Supplied material:
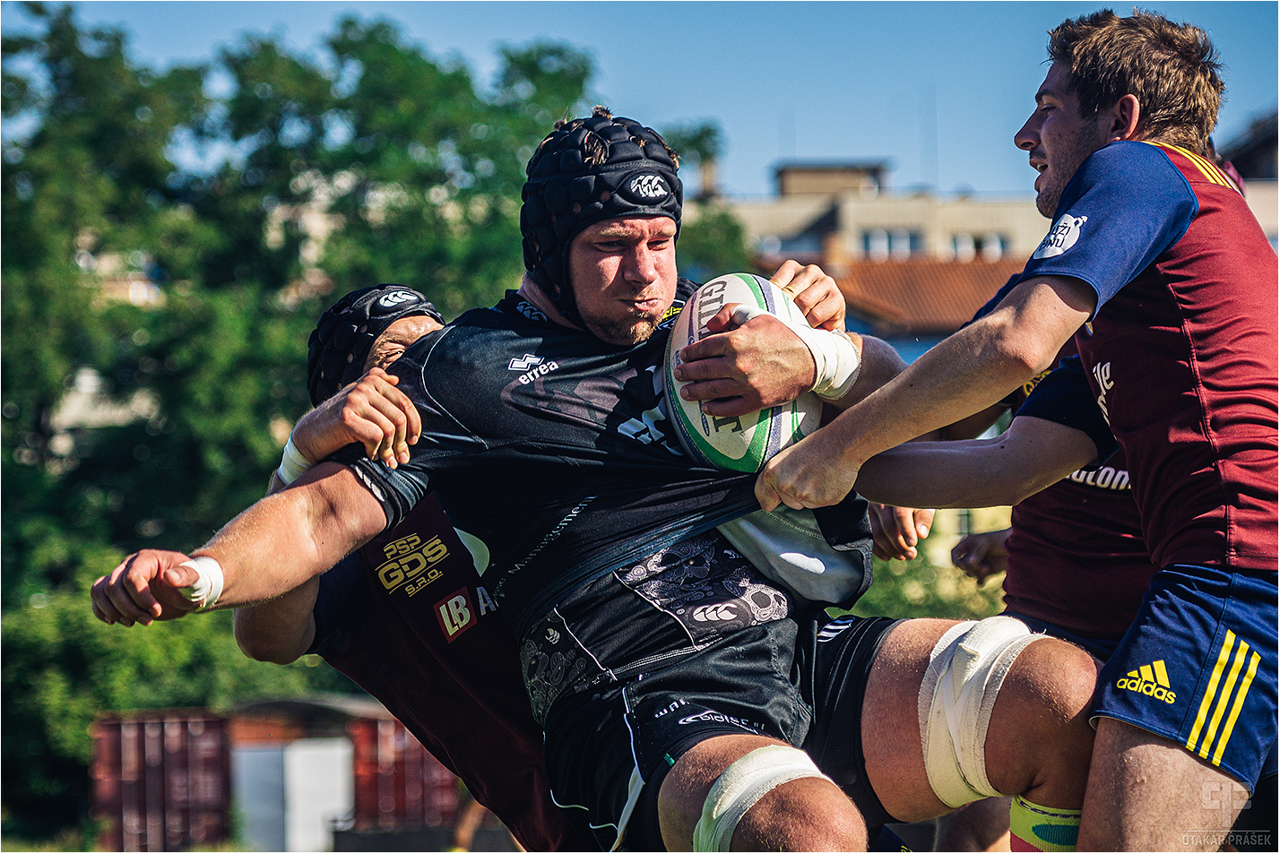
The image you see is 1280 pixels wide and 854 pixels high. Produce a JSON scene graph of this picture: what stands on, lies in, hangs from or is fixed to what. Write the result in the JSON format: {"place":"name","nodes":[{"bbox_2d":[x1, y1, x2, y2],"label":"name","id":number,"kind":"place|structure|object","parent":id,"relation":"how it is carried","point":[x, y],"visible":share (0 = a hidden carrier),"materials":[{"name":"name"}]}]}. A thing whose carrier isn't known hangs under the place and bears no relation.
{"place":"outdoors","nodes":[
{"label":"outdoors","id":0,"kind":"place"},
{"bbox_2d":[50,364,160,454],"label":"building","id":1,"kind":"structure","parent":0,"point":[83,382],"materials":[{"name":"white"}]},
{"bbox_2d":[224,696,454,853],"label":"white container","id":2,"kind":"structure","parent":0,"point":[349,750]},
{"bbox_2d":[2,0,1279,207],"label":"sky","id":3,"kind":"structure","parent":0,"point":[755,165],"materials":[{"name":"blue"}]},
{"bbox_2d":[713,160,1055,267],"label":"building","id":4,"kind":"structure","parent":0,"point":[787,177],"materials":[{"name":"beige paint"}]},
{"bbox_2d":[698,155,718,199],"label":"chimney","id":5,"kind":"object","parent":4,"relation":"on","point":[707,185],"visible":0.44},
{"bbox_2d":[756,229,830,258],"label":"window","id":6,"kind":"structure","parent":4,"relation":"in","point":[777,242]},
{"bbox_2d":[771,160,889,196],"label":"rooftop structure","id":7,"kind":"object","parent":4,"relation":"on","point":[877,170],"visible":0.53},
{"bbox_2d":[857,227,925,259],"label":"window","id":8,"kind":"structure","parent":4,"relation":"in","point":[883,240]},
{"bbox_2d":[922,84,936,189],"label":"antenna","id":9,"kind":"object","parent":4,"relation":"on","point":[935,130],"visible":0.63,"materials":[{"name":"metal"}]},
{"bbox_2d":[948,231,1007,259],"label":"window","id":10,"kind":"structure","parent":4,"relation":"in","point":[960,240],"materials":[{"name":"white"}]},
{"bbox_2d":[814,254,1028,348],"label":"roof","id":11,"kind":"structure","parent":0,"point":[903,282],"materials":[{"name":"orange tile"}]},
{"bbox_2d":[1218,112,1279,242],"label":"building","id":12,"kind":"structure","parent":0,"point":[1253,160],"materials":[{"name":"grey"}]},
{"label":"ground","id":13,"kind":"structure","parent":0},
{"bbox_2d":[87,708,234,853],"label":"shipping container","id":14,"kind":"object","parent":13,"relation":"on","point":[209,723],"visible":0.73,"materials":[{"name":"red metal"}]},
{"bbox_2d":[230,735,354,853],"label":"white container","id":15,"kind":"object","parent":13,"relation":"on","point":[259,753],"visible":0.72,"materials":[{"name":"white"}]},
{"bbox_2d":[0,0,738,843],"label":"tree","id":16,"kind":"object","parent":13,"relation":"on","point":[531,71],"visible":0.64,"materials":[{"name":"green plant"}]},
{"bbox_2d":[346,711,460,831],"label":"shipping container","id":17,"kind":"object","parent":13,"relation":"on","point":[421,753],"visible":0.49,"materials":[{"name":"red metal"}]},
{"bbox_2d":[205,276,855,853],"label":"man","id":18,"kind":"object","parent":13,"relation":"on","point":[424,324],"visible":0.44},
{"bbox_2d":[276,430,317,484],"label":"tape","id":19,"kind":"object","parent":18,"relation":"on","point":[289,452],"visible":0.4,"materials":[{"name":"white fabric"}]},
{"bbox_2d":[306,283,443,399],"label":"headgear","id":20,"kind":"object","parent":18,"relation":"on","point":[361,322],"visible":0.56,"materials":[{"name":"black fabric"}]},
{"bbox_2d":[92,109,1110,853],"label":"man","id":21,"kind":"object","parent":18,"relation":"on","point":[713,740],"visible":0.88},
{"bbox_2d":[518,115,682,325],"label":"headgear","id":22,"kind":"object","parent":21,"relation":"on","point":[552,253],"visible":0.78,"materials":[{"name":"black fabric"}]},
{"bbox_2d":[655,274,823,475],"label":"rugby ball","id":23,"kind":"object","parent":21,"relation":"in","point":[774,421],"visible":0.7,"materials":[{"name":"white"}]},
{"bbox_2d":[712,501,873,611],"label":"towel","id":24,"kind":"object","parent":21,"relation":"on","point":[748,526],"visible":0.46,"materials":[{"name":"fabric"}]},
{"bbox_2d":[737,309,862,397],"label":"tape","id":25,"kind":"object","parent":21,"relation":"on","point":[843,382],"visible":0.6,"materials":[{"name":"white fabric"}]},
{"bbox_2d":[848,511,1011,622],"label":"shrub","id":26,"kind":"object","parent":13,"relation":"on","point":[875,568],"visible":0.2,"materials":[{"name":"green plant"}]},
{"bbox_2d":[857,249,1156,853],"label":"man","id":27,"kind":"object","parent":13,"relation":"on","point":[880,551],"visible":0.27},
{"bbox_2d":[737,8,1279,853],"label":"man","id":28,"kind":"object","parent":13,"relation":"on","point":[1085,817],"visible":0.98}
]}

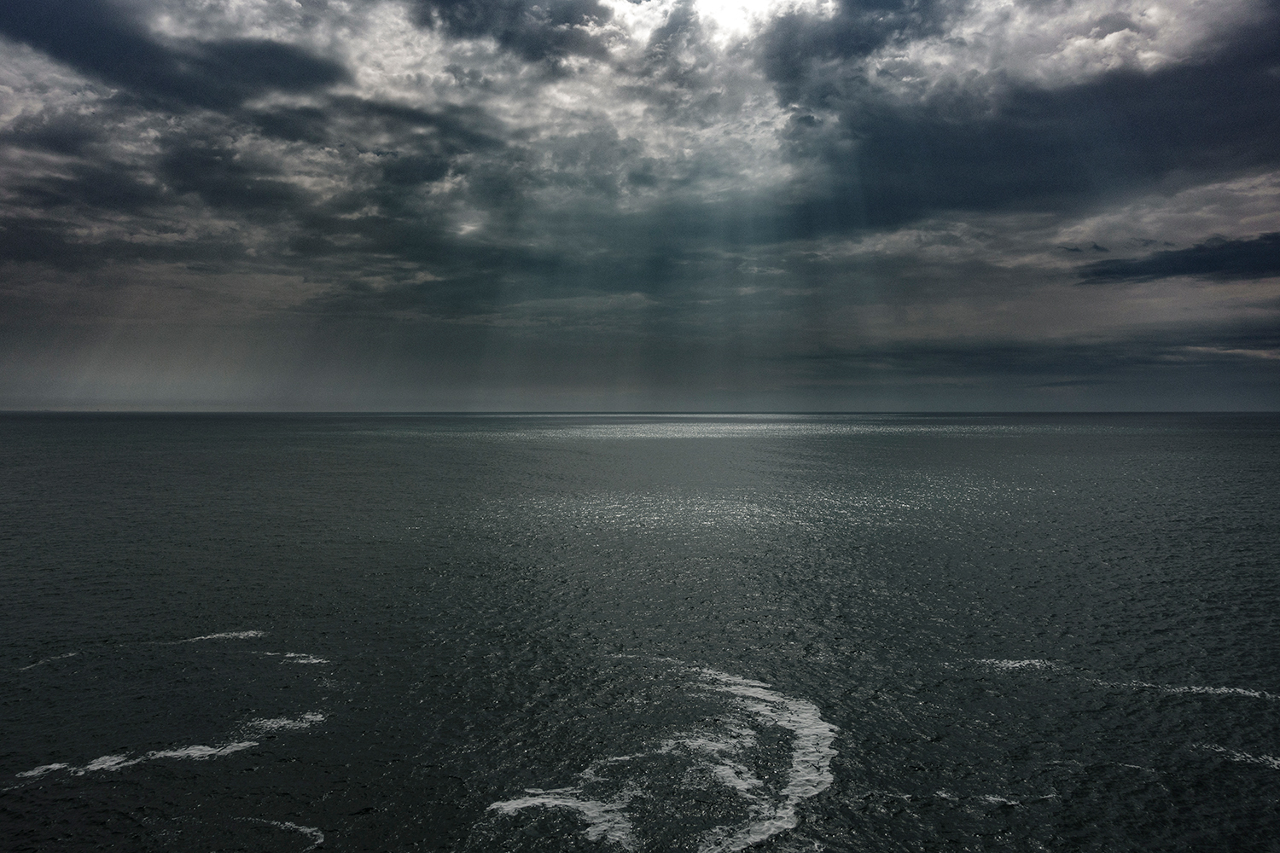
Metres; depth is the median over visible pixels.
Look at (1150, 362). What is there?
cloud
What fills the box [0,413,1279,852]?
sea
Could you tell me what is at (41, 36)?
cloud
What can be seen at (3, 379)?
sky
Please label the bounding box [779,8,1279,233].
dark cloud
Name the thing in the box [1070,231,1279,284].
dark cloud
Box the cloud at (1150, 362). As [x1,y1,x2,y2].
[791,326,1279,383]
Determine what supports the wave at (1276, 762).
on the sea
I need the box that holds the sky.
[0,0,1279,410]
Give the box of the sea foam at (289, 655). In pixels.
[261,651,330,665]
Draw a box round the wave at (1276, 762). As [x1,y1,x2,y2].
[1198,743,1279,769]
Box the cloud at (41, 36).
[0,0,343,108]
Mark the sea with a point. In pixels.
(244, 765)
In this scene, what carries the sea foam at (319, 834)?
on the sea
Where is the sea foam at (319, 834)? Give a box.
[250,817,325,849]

What to do: Set down exactly the lines of the listing above, from the line holding "In this scene, what" through its last line, with nothing added.

Your response:
In this scene, what carries the sea foam at (319, 834)?
on the sea
Where is the sea foam at (319, 834)? Give a box.
[250,817,325,849]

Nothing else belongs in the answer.